What I want to do:
What I want to do is that I have a big .csv file. I want to break down this big csv file into many small files based on the common records in BB colum
For the data you have provided, the following script will produce your requested output files. It will perform this operation on ALL CSV files found in the folder:
from itertools import groupby
import glob
import csv
import os
def remove_unwanted(rows):
return [['' if col == 'NULL' else col for col in row[2:]] for row in rows]
output_folder = 'temp' # make sure this folder exists
# Search for ALL CSV files in the current folder
for csv_filename in glob.glob('*.csv'):
with open(csv_filename) as f_input:
basename = os.path.splitext(os.path.basename(csv_filename))[0] # e.g. bigfile
csv_input = csv.reader(f_input)
header = next(csv_input)
# Create a list of entries with '0' in last column
id_list = remove_unwanted(row for row in csv_input if row[7] == '0')

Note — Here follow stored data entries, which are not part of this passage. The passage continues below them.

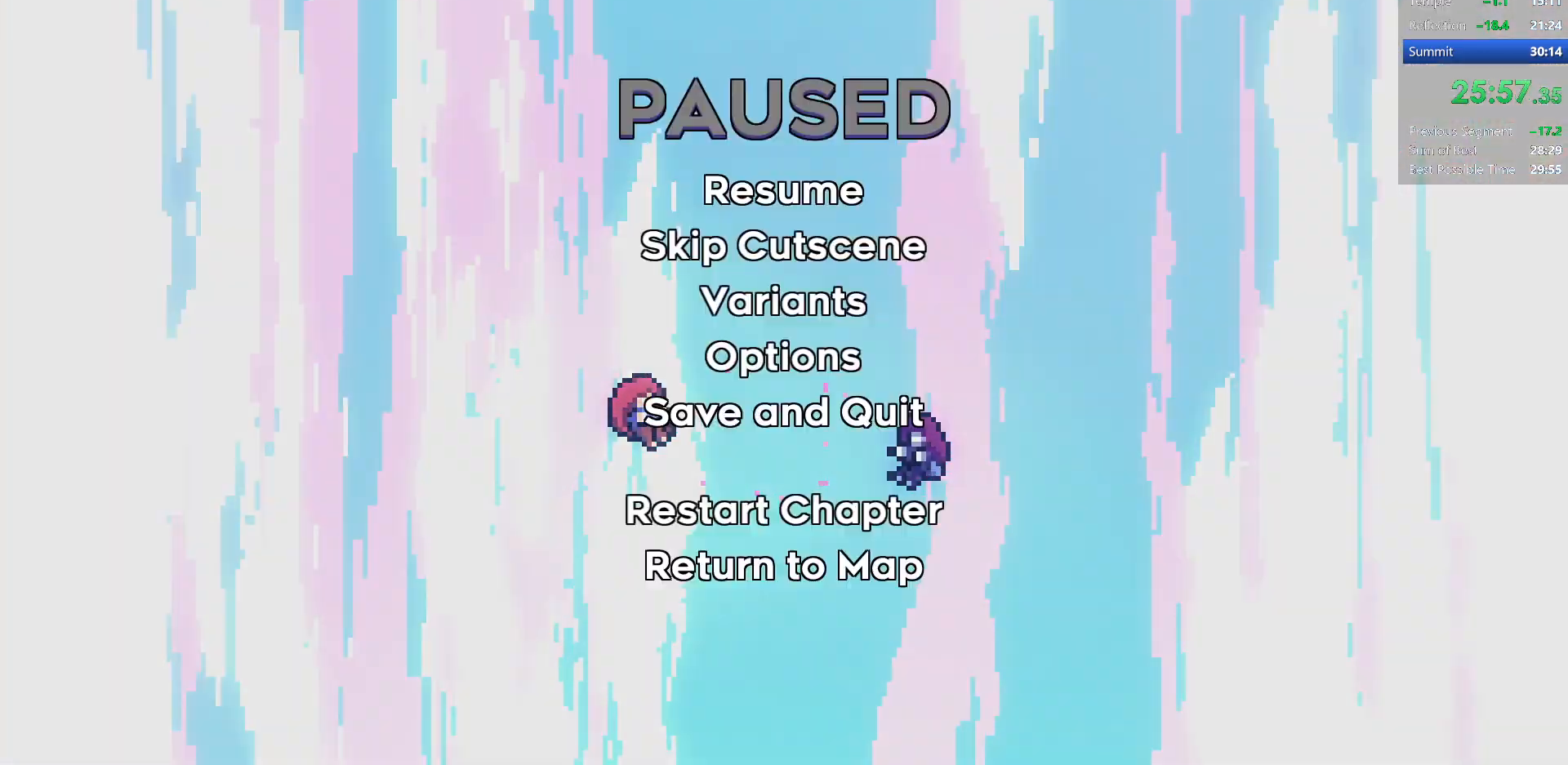
{"keys": [], "events": [[33, "pause", "down"], [83, "pause", "up"]]}
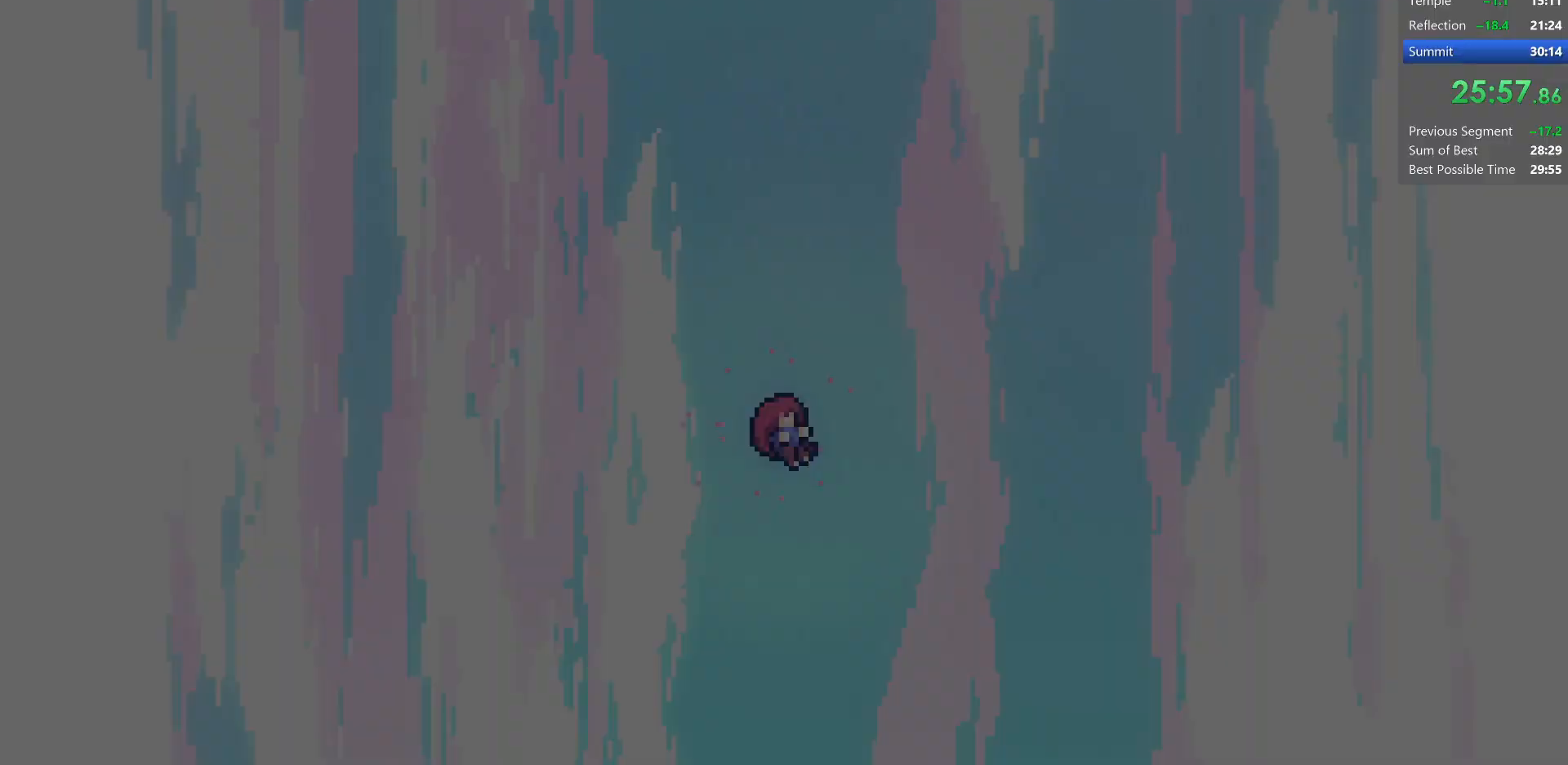
{"keys": ["right"], "events": [[150, "right", "down"]]}
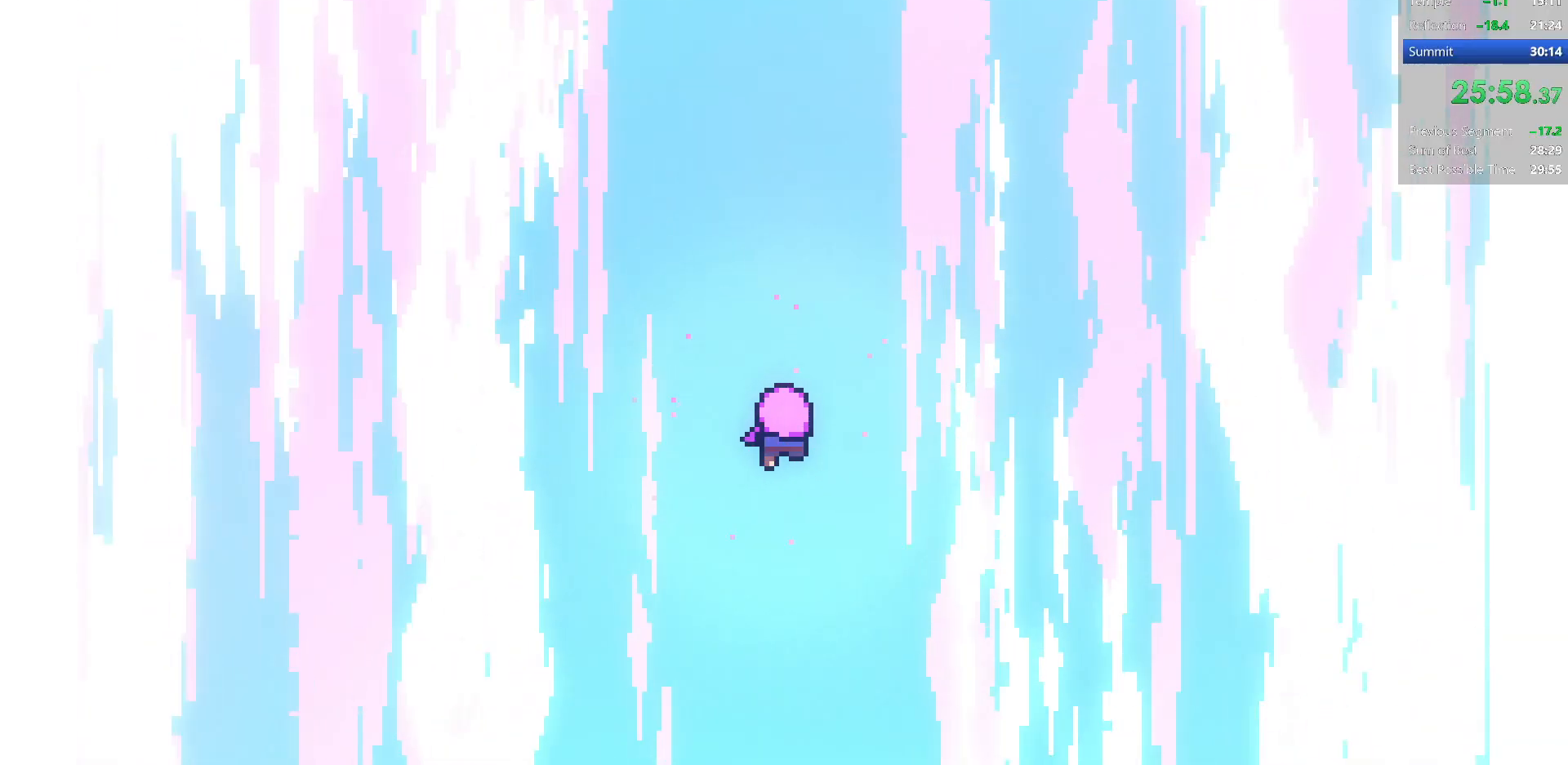
{"keys": ["right"], "events": []}
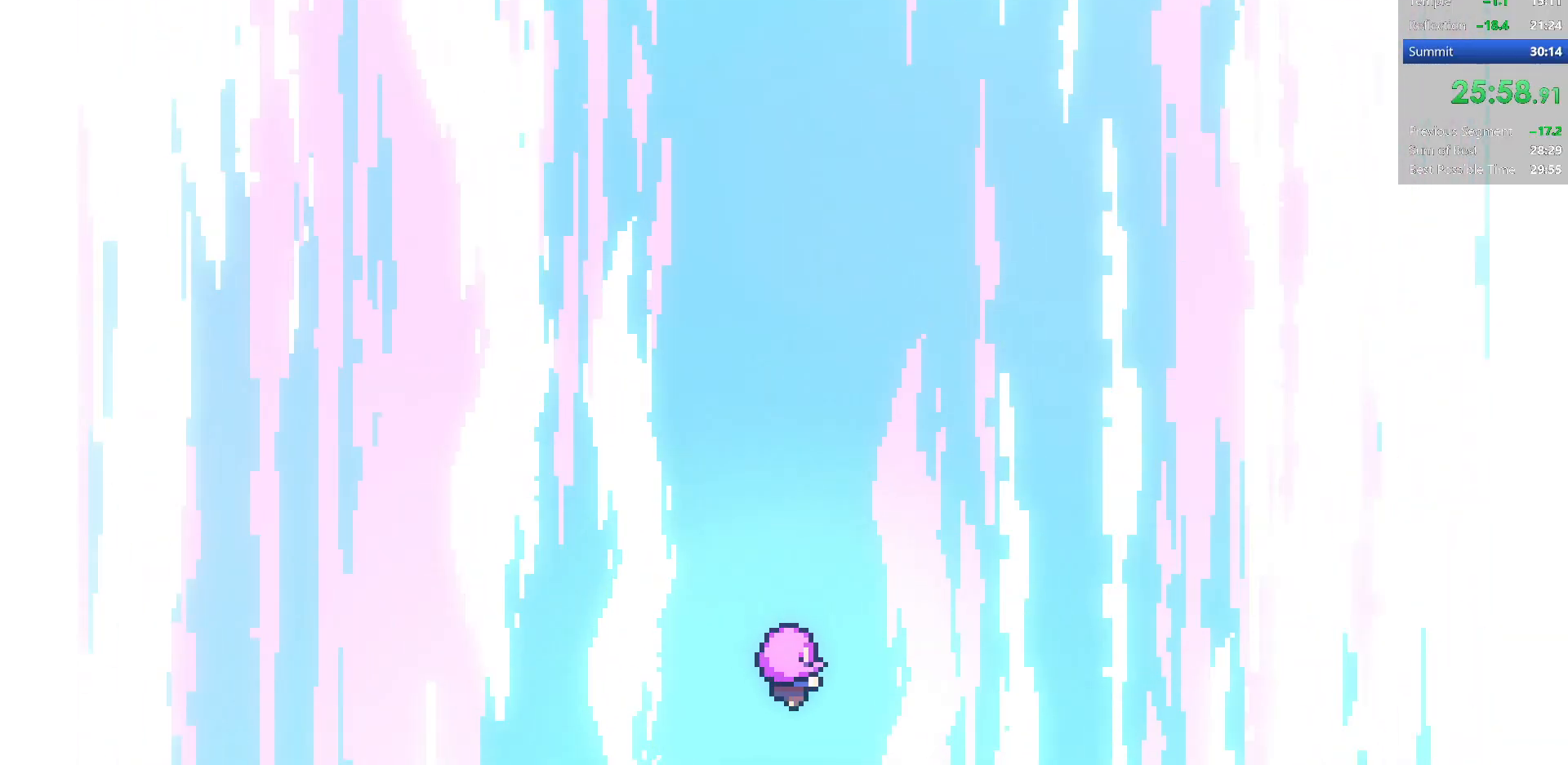
{"keys": ["right"], "events": [[350, "jump", "down"], [483, "jump", "up"]]}
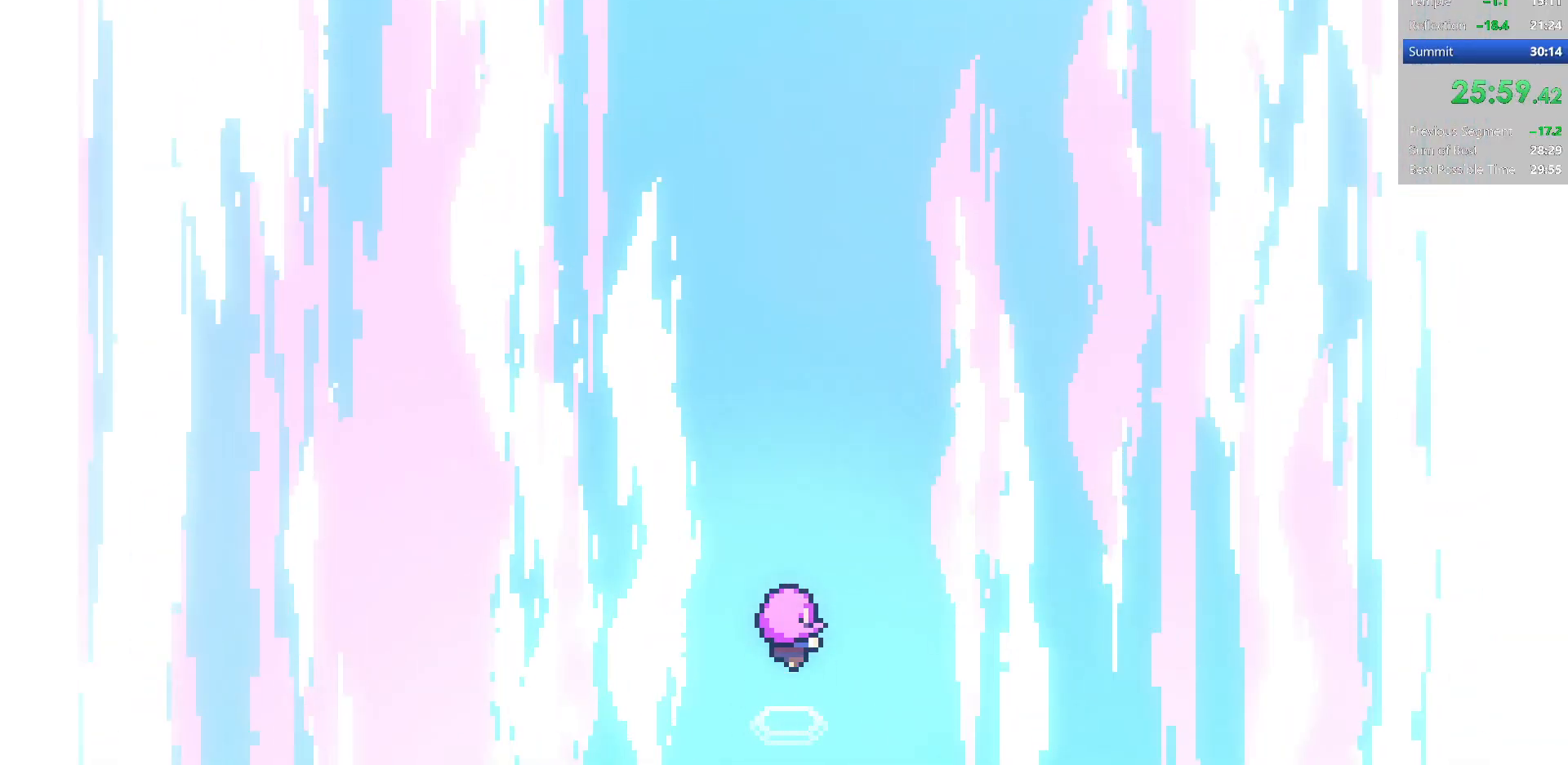
{"keys": ["right"], "events": [[117, "jump", "down"], [233, "jump", "up"], [350, "jump", "down"], [450, "jump", "up"]]}
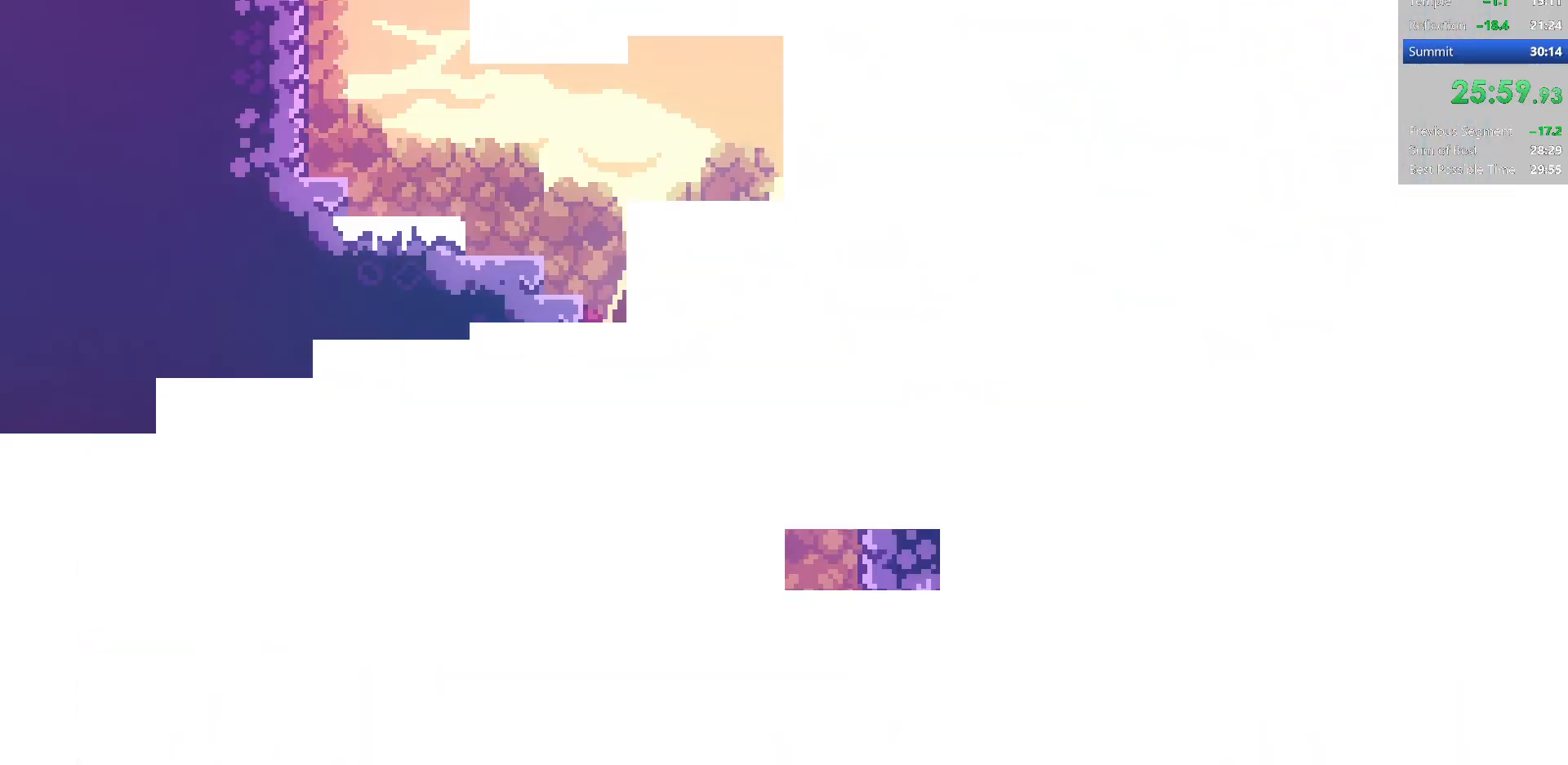
{"keys": ["right"], "events": [[50, "jump", "down"], [167, "jump", "up"], [283, "jump", "down"], [400, "jump", "up"]]}
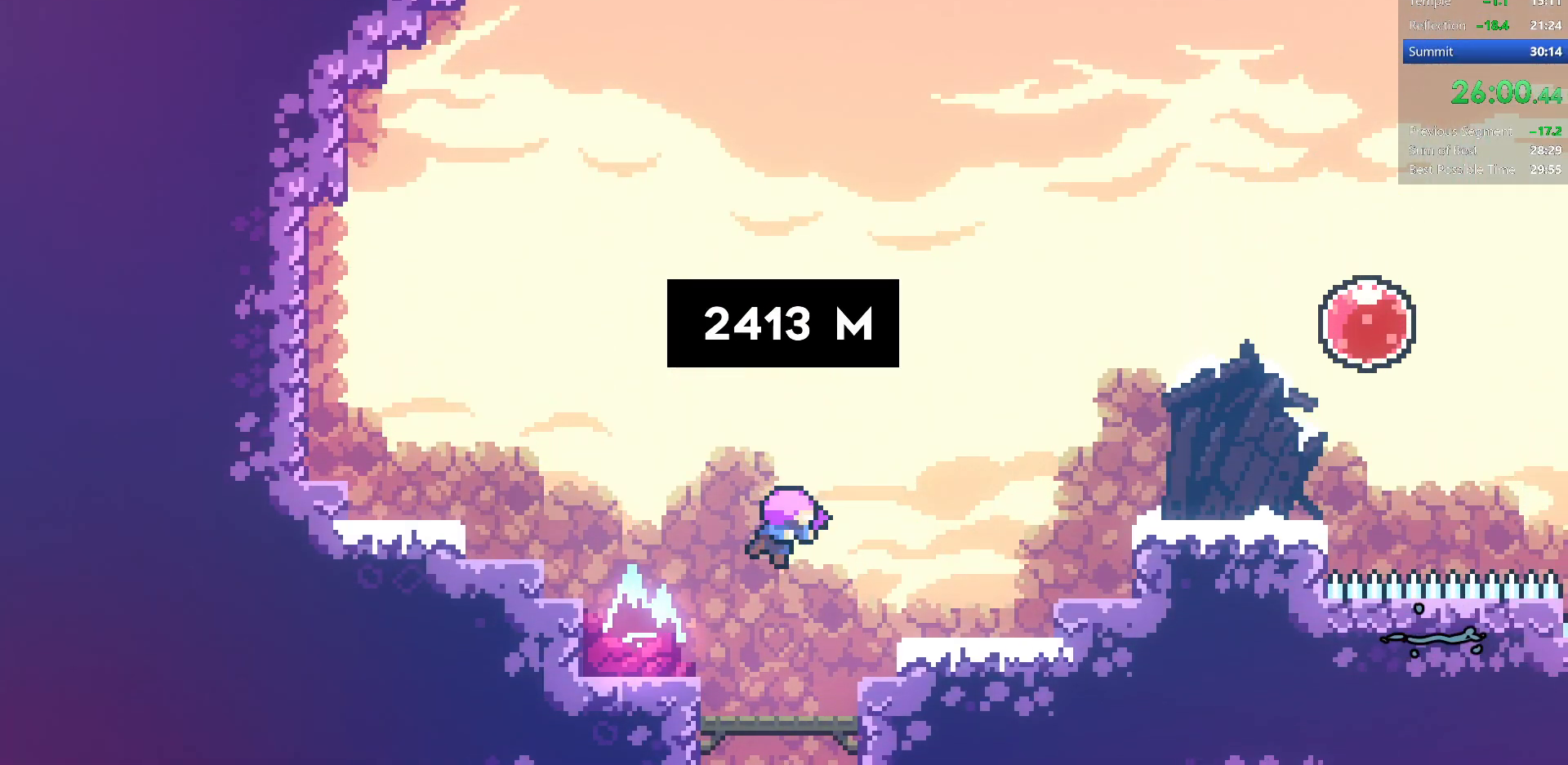
{"keys": ["right", "up"], "events": [[33, "up", "down"]]}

f_input.seek(0) # Go back to the start
header = remove_unwanted([next(csv_input)])
for k, g in groupby(csv_input, key=lambda x: x[1]):
if k == '':
break
# Format an output file name in the form 'bigfile_53.csv'
file_name = os.path.join(output_folder, '{}_{}.csv'.format(basename, k))
with open(file_name, 'wb') as f_output:
csv_output = csv.writer(f_output)
csv_output.writerows(header)
csv_output.writerows(remove_unwanted(g))
csv_output.writerows(id_list)
This will result in the files bigfile_53.csv
, bigfile_59.csv
and bigfile_61.csv
being created in an output folder called temp
. For example bigfile_53.csv
will appear as follows:
Entries containing the string 'NULL' will be converted to an empty string, and the first two columns will be removed (as per OP's comment).
Tested in Python 2.7.9
You should look into the csv module. You can read your input file line by line and sort each line according to the BB column. This should be easy to do with a dictionary who's keys are the value in the BB column and the values are a list containing the information from that row. You can then write these lists to csv files using the csv module.